WASHINGTON (Reuters) – President Donald Trump’s oldest son, Donald Trump Jr., has agreed to testify privately to the Senate Judiciary Committee as it looks into allegations of Russian interference in the 2016 U.S. election, CNN reported on Tuesday, weeks after he was invited to testify in public at a hearing in July.
Spokesmen and spokeswomen for the committee’s leaders did not immediately respond to requests for comment on the report.
CNN also reported that Special Counsel Robert Mueller had issued subpoenas to Melissa Laurenza, an attorney with the Akin Gump law firm, who formerly represented Trump’s former campaign manager, Paul Manafort, and to Jason Maloni, a Manafort spokesman.
CNN said Maloni and a spokesman for Mueller declined comment and that Laurenza referred questions to a spokesman who did not immediately comment.

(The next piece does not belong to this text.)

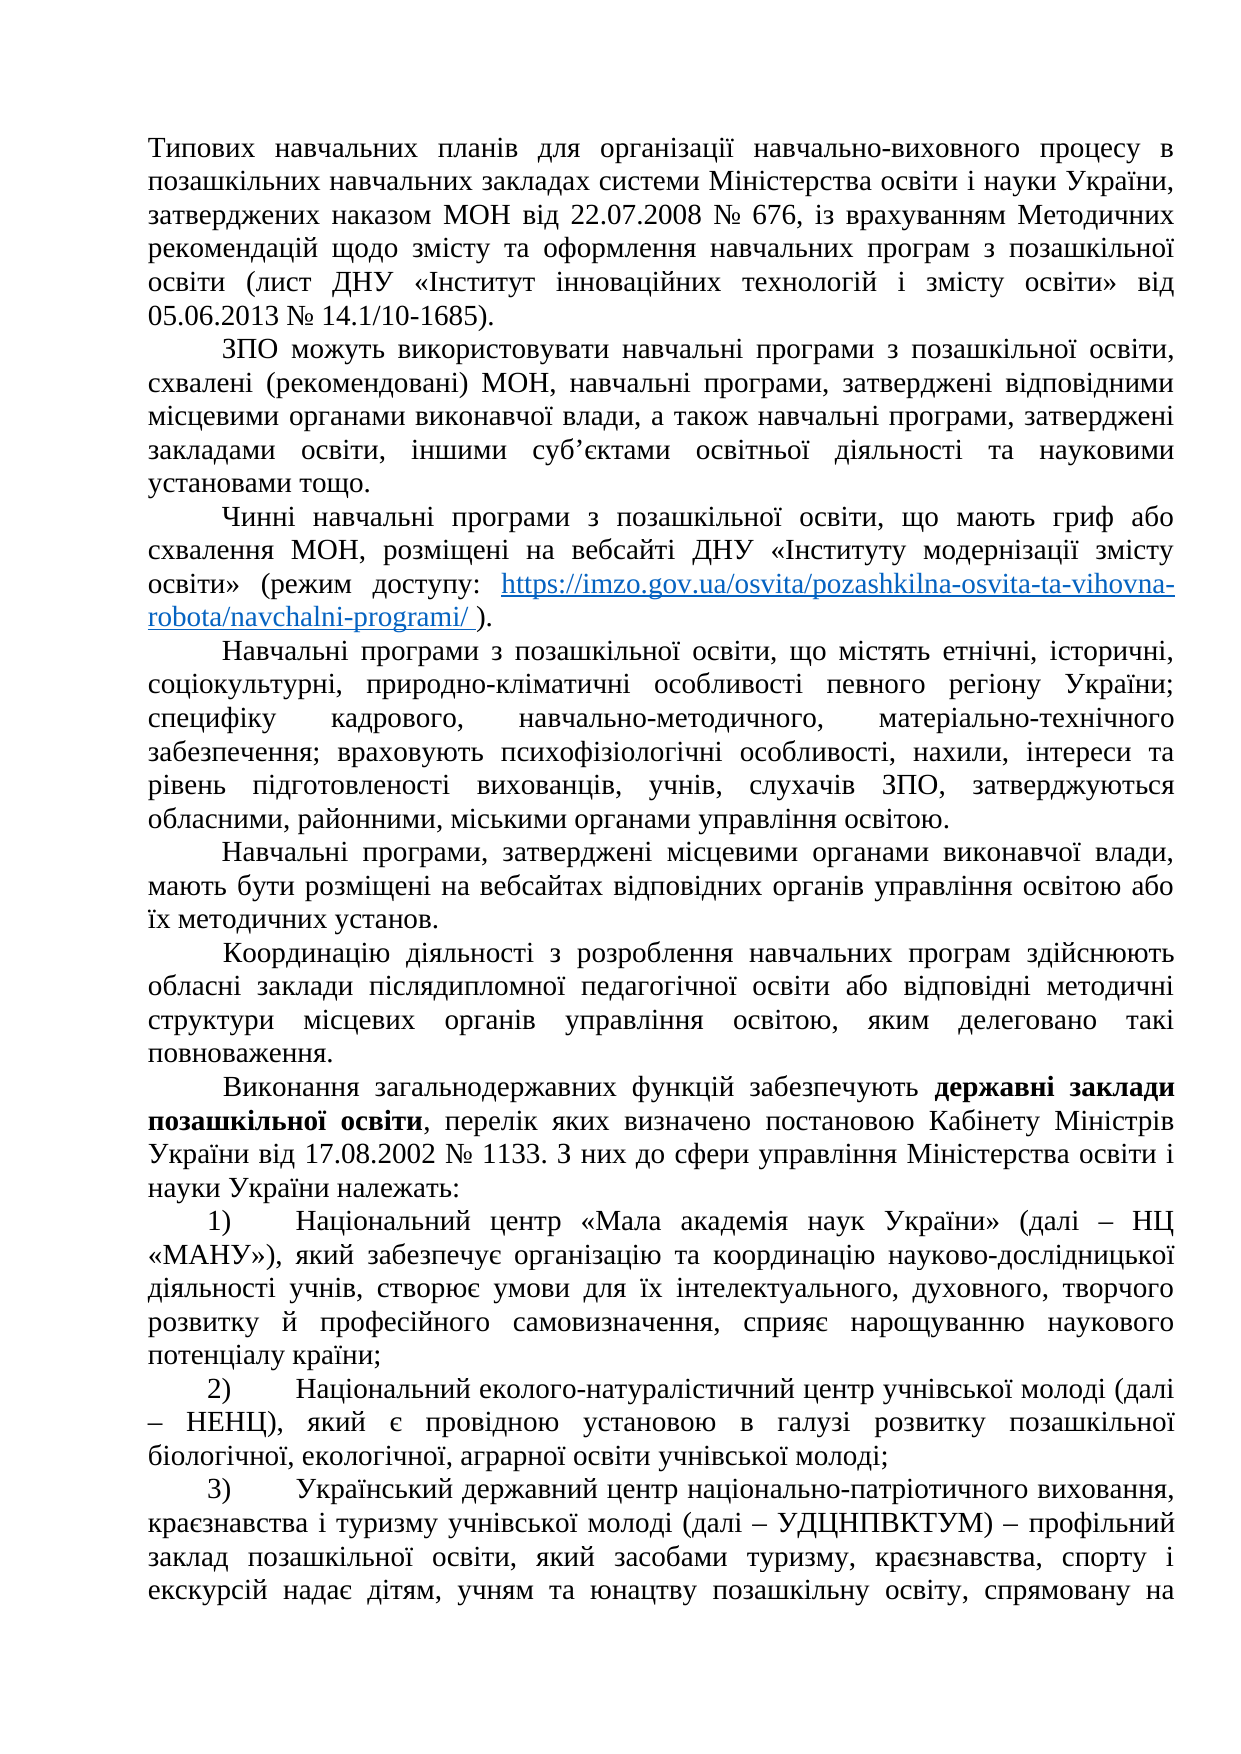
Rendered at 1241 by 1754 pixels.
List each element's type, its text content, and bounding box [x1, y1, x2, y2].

text Навчальні програми, затверджені місцевими органами виконавчої влади, мають бути розміщені на вебсайтах відповідних органів управління освітою або їх методичних установ. [148, 834, 1175, 935]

Russia has loomed large over the first six months of the Trump presidency. U.S. intelligence agencies have concluded that Russia worked to tilt last year’s presidential election in Trump’s favor. Mueller, who was appointed special counsel in May, is leading the investigation, which also examines potential collusion by the Trump campaign with Russia.
Several congressional committees are also looking into the matter.
Moscow denies any meddling. Trump denies any collusion by his campaign, while regularly denouncing the investigations as political witch hunts.